» **WHAT IS NEEDED**: Pull the text out of every item below, copying each line word for word, and leave the pictures out.

[Opening MATERIAL SHOWN section]

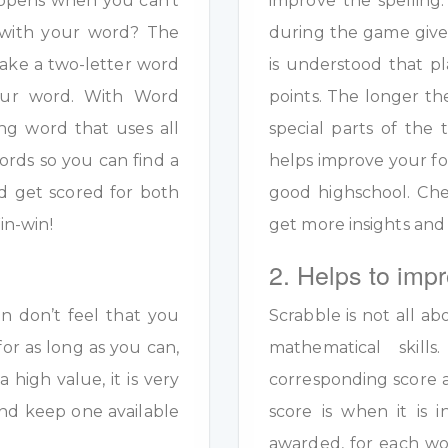
appens when you can’t
improve the spelling.
s with your word? The
during the game given
ake a two-letter word
is understood that pl
your word. With Word
points. The longer th
ng word that uses all
special parts of the 
ords so you can find a
helps improve your fo
d get scored for both
good highschool. Ch
in-win!
get more insights and
2. Helps to impr
en don’t feel that you
Scrabble is not all ab
for as long as you can,
mathematical skil
a high value, it is very
corresponding score a
y and keep one available
score is when it is
awarded, for each wo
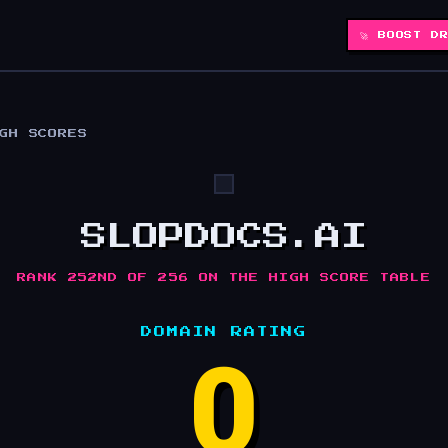
🚀 BOOST D
IGH SCORES
SLOPDOCS.AI
RANK 252ND OF 256 ON THE HIGH SCORE TABLE
DOMAIN RATING
0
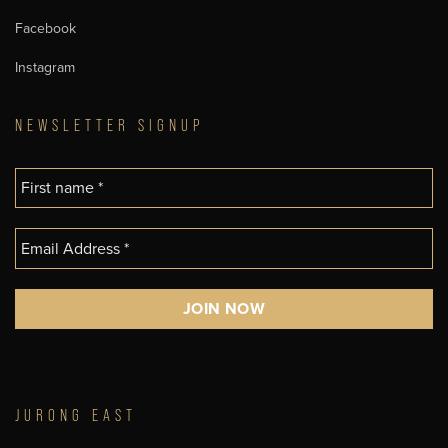
Facebook
Instagram
NEWSLETTER SIGNUP
JURONG EAST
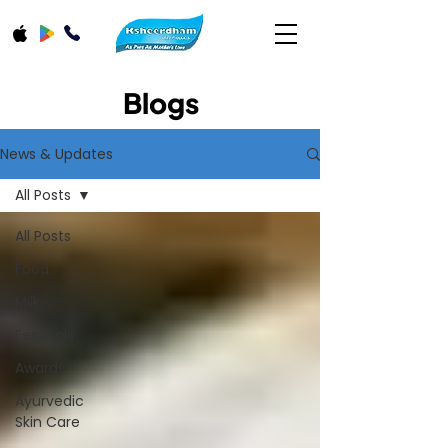
Blogs
News & Updates
All Posts
All Posts
Food
Milk
Festivals
Awards
Ayurvedic
Skin Care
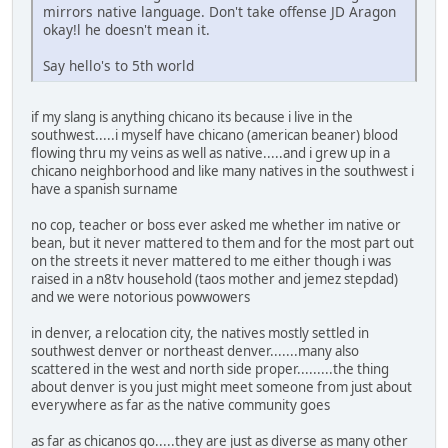
mirrors native language. Don't take offense JD Aragon
okay!l he doesn't mean it.
Say hello's to 5th world
if my slang is anything chicano its because i live in the
southwest.....i myself have chicano (american beaner) blood
flowing thru my veins as well as native.....and i grew up in a
chicano neighborhood and like many natives in the southwest i
have a spanish surname
no cop, teacher or boss ever asked me whether im native or
bean, but it never mattered to them and for the most part out
on the streets it never mattered to me either though i was
raised in a n8tv household (taos mother and jemez stepdad)
and we were notorious powwowers
in denver, a relocation city, the natives mostly settled in
southwest denver or northeast denver.......many also
scattered in the west and north side proper.........the thing
about denver is you just might meet someone from just about
everywhere as far as the native community goes
as far as chicanos go.....they are just as diverse as many other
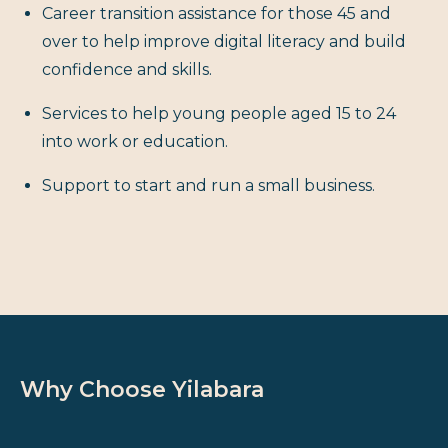
Career transition assistance for those 45 and
over to help improve digital literacy and build
confidence and skills.
Services to help young people aged 15 to 24
into work or education.
Support to start and run a small business.
Why Choose Yilabara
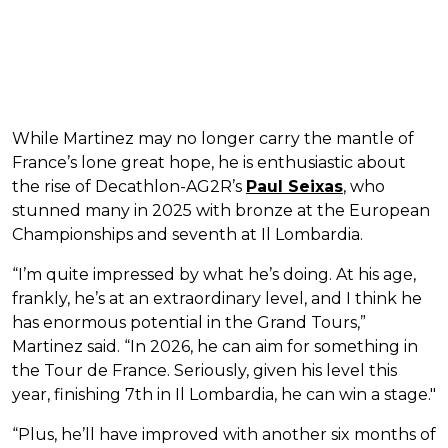
While Martinez may no longer carry the mantle of
France’s lone great hope, he is enthusiastic about
the rise of Decathlon-AG2R’s
Paul Seixas
, who
stunned many in 2025 with bronze at the European
Championships and seventh at Il Lombardia.
“I’m quite impressed by what he’s doing. At his age,
frankly, he’s at an extraordinary level, and I think he
has enormous potential in the Grand Tours,”
Martinez said. “In 2026, he can aim for something in
the Tour de France. Seriously, given his level this
year, finishing 7th in Il Lombardia, he can win a stage."
“Plus, he’ll have improved with another six months of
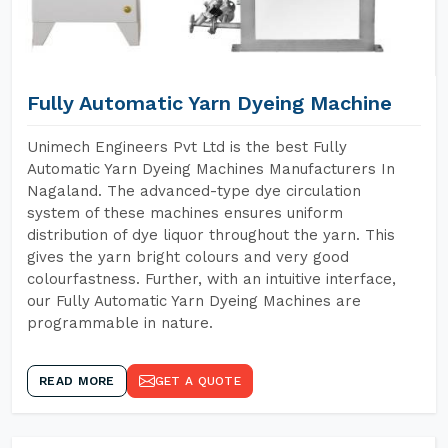
Fully Automatic Yarn Dyeing Machine
Unimech Engineers Pvt Ltd is the best Fully
Automatic Yarn Dyeing Machines Manufacturers In
Nagaland. The advanced-type dye circulation
system of these machines ensures uniform
distribution of dye liquor throughout the yarn. This
gives the yarn bright colours and very good
colourfastness. Further, with an intuitive interface,
our Fully Automatic Yarn Dyeing Machines are
programmable in nature.
READ MORE
GET A QUOTE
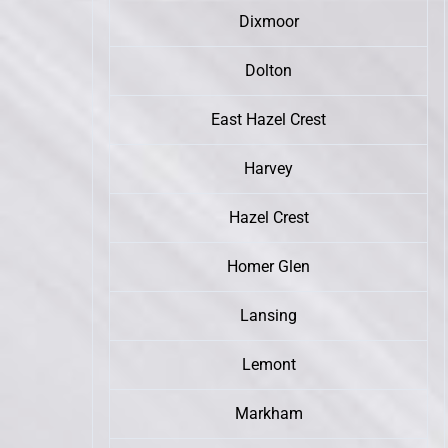
Dixmoor
Dolton
East Hazel Crest
Harvey
Hazel Crest
Homer Glen
Lansing
Lemont
Markham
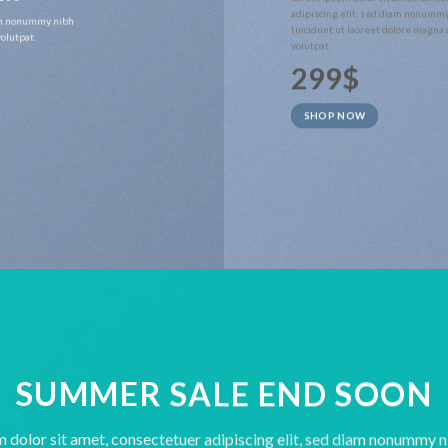
adipiscing elit, sed diam nonumm
iam nonummy nibh
tincidunt ut laoreet dolore magna
olutpat.
volutpat.
299$
SHOP NOW
SUMMER SALE END SOON
 dolor sit amet, consectetuer adipiscing elit, sed diam nonummy 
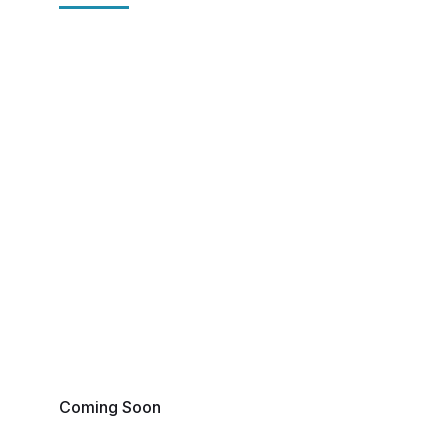
Coming Soon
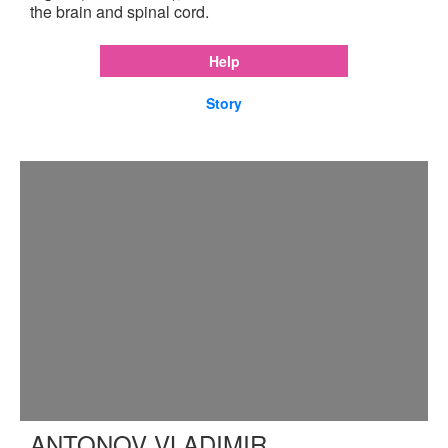
the brain and spinal cord.
Help
Story
ANTONOV VLADIMIR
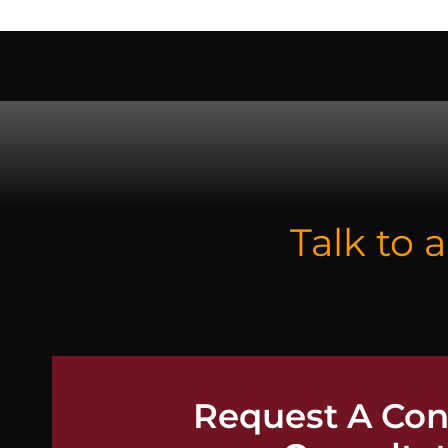
CO
Talk to 
Request A Conf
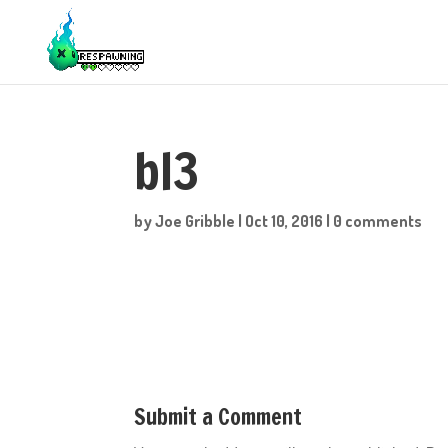
bl3
by
Joe Gribble
|
Oct 10, 2016
|
0 comments
Submit a Comment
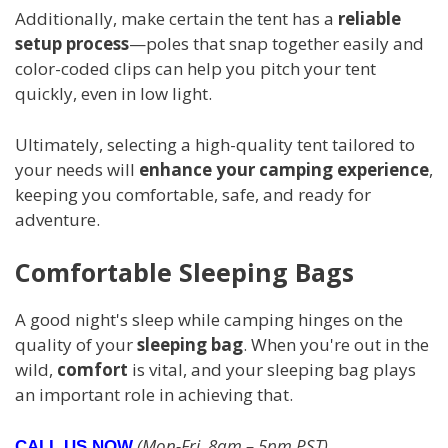
Additionally, make certain the tent has a
reliable
setup process
—poles that snap together easily and
color-coded clips can help you pitch your tent
quickly, even in low light.
Ultimately, selecting a high-quality tent tailored to
your needs will
enhance your camping experience
,
keeping you comfortable, safe, and ready for
adventure.
Comfortable Sleeping Bags
A good night's sleep while camping hinges on the
quality of your
sleeping bag
. When you're out in the
wild,
comfort
is vital, and your sleeping bag plays
an important role in achieving that.
(Mon-Fri, 8am – 5pm PST)
CALL US NOW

[Closing MATERIAL SHOWN section]

» **SOLUTION TO THIS EXERCISE**:
appens when you can’t
improve the spelling.
s with your word? The
during the game given
ake a two-letter word
is understood that pl
your word. With Word
points. The longer th
ng word that uses all
special parts of the 
ords so you can find a
helps improve your fo
d get scored for both
good highschool. Ch
in-win!
get more insights and
2. Helps to impr
en don’t feel that you
Scrabble is not all ab
for as long as you can,
mathematical skil
a high value, it is very
corresponding score a
y and keep one available
score is when it is
awarded, for each wo
🚀 BOOST D
IGH SCORES
SLOPDOCS.AI
RANK 252ND OF 256 ON THE HIGH SCORE TABLE
DOMAIN RATING
0
Facebook
Instagram
NEWSLETTER SIGNUP
JURONG EAST
Blogs
News & Updates
All Posts
All Posts
Food
Milk
Festivals
Awards
Ayurvedic
Skin Care
mirrors native language. Don't take offense JD Aragon
okay!l he doesn't mean it.
Say hello's to 5th world
if my slang is anything chicano its because i live in the
southwest.....i myself have chicano (american beaner) blood
flowing thru my veins as well as native.....and i grew up in a
chicano neighborhood and like many natives in the southwest i
have a spanish surname
no cop, teacher or boss ever asked me whether im native or
bean, but it never mattered to them and for the most part out
on the streets it never mattered to me either though i was
raised in a n8tv household (taos mother and jemez stepdad)
and we were notorious powwowers
in denver, a relocation city, the natives mostly settled in
southwest denver or northeast denver.......many also
scattered in the west and north side proper.........the thing
about denver is you just might meet someone from just about
everywhere as far as the native community goes
as far as chicanos go.....they are just as diverse as many other
Career transition assistance for those 45 and
over to help improve digital literacy and build
confidence and skills.
Services to help young people aged 15 to 24
into work or education.
Support to start and run a small business.
Why Choose Yilabara
While Martinez may no longer carry the mantle of
France’s lone great hope, he is enthusiastic about
the rise of Decathlon-AG2R’s
Paul Seixas
, who
stunned many in 2025 with bronze at the European
Championships and seventh at Il Lombardia.
“I’m quite impressed by what he’s doing. At his age,
frankly, he’s at an extraordinary level, and I think he
has enormous potential in the Grand Tours,”
Martinez said. “In 2026, he can aim for something in
the Tour de France. Seriously, given his level this
year, finishing 7th in Il Lombardia, he can win a stage."
“Plus, he’ll have improved with another six months of
Fully Automatic Yarn Dyeing Machine
Unimech Engineers Pvt Ltd is the best Fully
Automatic Yarn Dyeing Machines Manufacturers In
Nagaland. The advanced-type dye circulation
system of these machines ensures uniform
distribution of dye liquor throughout the yarn. This
gives the yarn bright colours and very good
colourfastness. Further, with an intuitive interface,
our Fully Automatic Yarn Dyeing Machines are
programmable in nature.
READ MORE
GET A QUOTE
Dixmoor
Dolton
East Hazel Crest
Harvey
Hazel Crest
Homer Glen
Lansing
Lemont
Markham
adipiscing elit, sed diam nonumm
iam nonummy nibh
tincidunt ut laoreet dolore magna
olutpat.
volutpat.
299$
SHOP NOW
SUMMER SALE END SOON
 dolor sit amet, consectetuer adipiscing elit, sed diam nonummy 
Coming Soon
the brain and spinal cord.
Help
Story
ANTONOV VLADIMIR
CO
Talk to 
Request A Conf
bl3
by
Joe Gribble
|
Oct 10, 2016
|
0 comments
Submit a Comment
Additionally, make certain the tent has a
reliable
setup process
—poles that snap together easily and
color-coded clips can help you pitch your tent
quickly, even in low light.
Ultimately, selecting a high-quality tent tailored to
your needs will
enhance your camping experience
,
keeping you comfortable, safe, and ready for
adventure.
Comfortable Sleeping Bags
A good night's sleep while camping hinges on the
quality of your
sleeping bag
. When you're out in the
wild,
comfort
is vital, and your sleeping bag plays
an important role in achieving that.
(Mon-Fri, 8am – 5pm PST)
CALL US NOW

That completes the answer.